Exercise goal: From the first line to the last, output the entries exactly.

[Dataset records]
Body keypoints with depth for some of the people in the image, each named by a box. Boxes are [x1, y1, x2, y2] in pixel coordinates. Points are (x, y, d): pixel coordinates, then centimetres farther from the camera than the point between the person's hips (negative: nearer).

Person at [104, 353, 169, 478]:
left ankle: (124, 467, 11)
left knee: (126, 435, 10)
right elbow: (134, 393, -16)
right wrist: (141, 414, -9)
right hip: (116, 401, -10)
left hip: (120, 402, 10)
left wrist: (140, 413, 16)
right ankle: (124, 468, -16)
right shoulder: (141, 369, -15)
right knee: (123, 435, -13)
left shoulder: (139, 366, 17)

Solution for this task:
Body keypoints with depth for some of the people in the image, each named by a box. Boxes are [x1, y1, x2, y2] in pixel coordinates. Points are (x, y, d): pixel coordinates, then centimetres farther from the camera than the point between the person's hips (negative: nearer).

Person at [104, 353, 169, 478]:
left ankle: (124, 467, 11)
left knee: (126, 435, 10)
right elbow: (134, 393, -16)
right wrist: (141, 414, -9)
right hip: (116, 401, -10)
left hip: (120, 402, 10)
left wrist: (140, 413, 16)
right ankle: (124, 468, -16)
right shoulder: (141, 369, -15)
right knee: (123, 435, -13)
left shoulder: (139, 366, 17)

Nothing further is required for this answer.